Dense and potent new drama from the Negro Ensemble Company; Coming Attractions

Comedy by Ted Tally with songs by Jack Feldman and Bruce Sussman. Directed by Andre Ernotte. Playwrights Horizons has opened its 10th season with a wickedly impudent satire on vulgar commercialism and media madness. Topical satire runs rampant in the antic extravaganza about a pistol-packing punk catapulted to notoriety and fortune by the machinations of a sleazy agent wise in the ways of spinoffs, ripoffs, and hype. As Manny Alter (Larry Block) observes, small crimes serve time, big crimes sell books.

Manny first encounters Lonnie Wayne Burke (Griffin Dunne) as Lonnie terrorize several cowering hostages in a supermarket caper. Allaying Lonnie's suspicions by agreeing to tape record the young hood's demands. Manny explains that hostage taking has become second-rate stuff. In order to win scare headlines and TV network coverage -- with book deals and movie rights to follow -- Lonnie needs a gimmick. Under Manny's coaching, Lonnie becomes the "Halloween Killer," a committed slayer with the kind of price on his head that turns mea-books into mega-bucks.

To borrow an old gag, Mr. Tally leaves no stone unturned in tracing Lonnie's crazy career as a media celebrity. Targets of opportunity range from vapid TV interviews to a Miss America beauty contest replete with oleaginous baritone. Some of the sketches, such as Lonnie's guest shot with a video emcee, come so close to the real thing that they scarcely seem like parody at all.

The author and his brilliant collaborators don't stop at merely mocking the tomfooleries of the times. Lonnie's troubles begin when he shocks the horrified Manny by demanding to make amends for his crimes. The death row finale, with a chorus line accompaniment, is a mordant commentary on callous sensationalism in a cynical age.
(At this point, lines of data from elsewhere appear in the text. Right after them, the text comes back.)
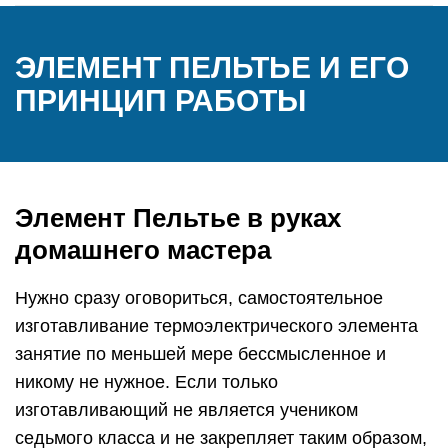
ЭЛЕМЕНТ ПЕЛЬТЬЕ И ЕГО
ПРИНЦИП РАБОТЫ
Элемент Пельтье в руках
домашнего мастера
Нужно сразу оговориться, самостоятельное
изготавливание термоэлектрического элемента
занятие по меньшей мере бессмысленное и
никому не нужное. Если только
изготавливающий не является учеником
седьмого класса и не закрепляет таким образом,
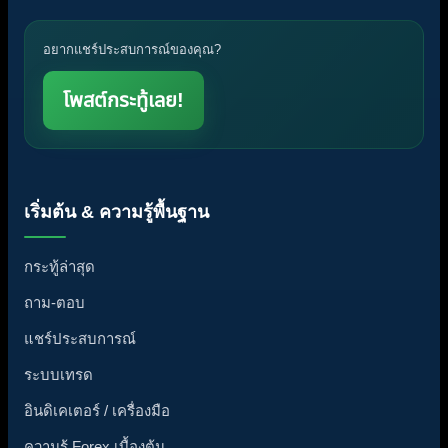
อยากแชร์ประสบการณ์ของคุณ?
โพสต์กระทู้เลย!
เริ่มต้น & ความรู้พื้นฐาน
กระทู้ล่าสุด
ถาม-ตอบ
แชร์ประสบการณ์
ระบบเทรด
อินดิเคเตอร์ / เครื่องมือ
ความรู้ Forex เบื้องต้น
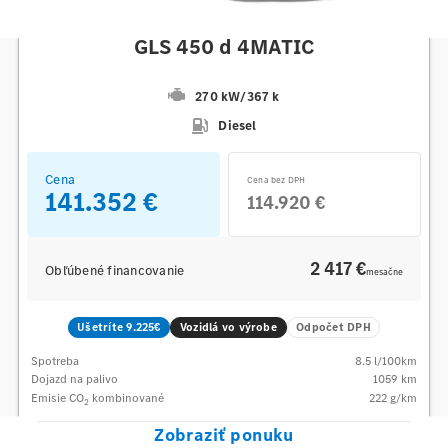
Mercedes-Benz
GLS 450 d 4MATIC
270 kW
/
367 k
Diesel
Cena
Cena bez DPH
141.352 €
114.920 €
2 417 €
Obľúbené financovanie
mesačne
Ušetríte 9.225€
Vozidlá vo výrobe
Odpočet DPH
Spotreba
8.5
l/100km
Dojazd na palivo
1059
km
Emisie CO
kombinované
222
g/km
2
Zobraziť ponuku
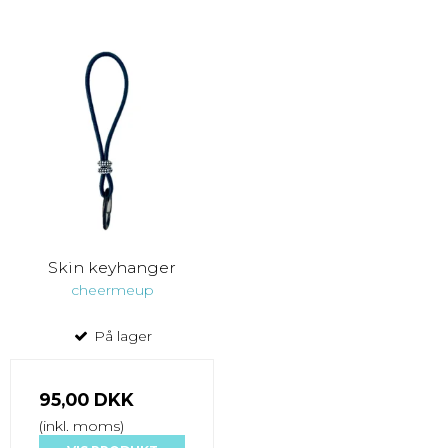
Skin keyhanger
cheermeup
På lager
95,00 DKK
(inkl. moms)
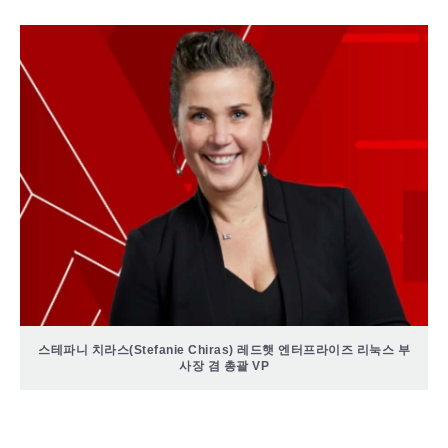
스테파니 치라스(Stefanie Chiras) 레드햇 엔터프라이즈 리눅스 부
사장 겸 총괄 VP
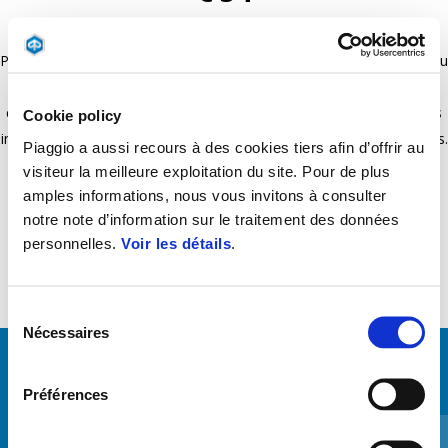
Permet de connecter facilement le Smartphone (Apple et Android) au
scooter, le transformant en une véritable plateforme multimédia,
capable de gérer toutes les informations relatives au véhicule et les
Cookie policy
informations utiles pour le voyage. Kit d'installation 1D003305 requis.
Piaggio a aussi recours à des cookies tiers afin d’offrir au
Pour Piaggio Medley à partir de MY19.
visiteur la meilleure exploitation du site. Pour de plus
amples informations, nous vous invitons à consulter
notre note d’information sur le traitement des données
personnelles.
Voir les détails
.
Sélection
Nécessaires
du
consentement
VOIR TOUT
Préférences
Item
1
of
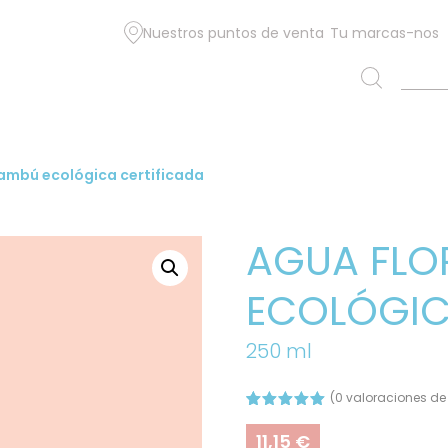
Nuestros puntos de venta
Tu marcas-nos
bambú ecológica certificada
AGUA FLO
ECOLÓGIC
250 ml
(
0
valoraciones de 
Valorado
2
con
5.00
11,15
€
de 5 en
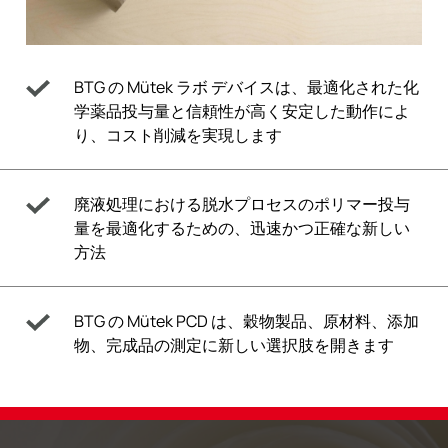
BTG の Mütek ラボ デバイスは、最適化された化
学薬品投与量と信頼性が高く安定した動作によ
り、コスト削減を実現します
廃液処理における脱水プロセスのポリマー投与
量を最適化するための、迅速かつ正確な新しい
方法
BTG の Mütek PCD は、穀物製品、原材料、添加
物、完成品の測定に新しい選択肢を開きます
"Coming Attractions" is sparked by a succession of sharply comic performances. Besides the rich stereotype portrayals by Messrs. Block and Dunne, the present attractions include such debt impersonations as Christine Baranski's vacuous beauty queen, June Gable, in assorted guises, Jonathan Hadary's glitzy Sammy Dazzle, and Dan Strickler and Allan Wasserman's turn as a PLO terrorist and his interpreter explaining that "terrorism is show biz like everything else."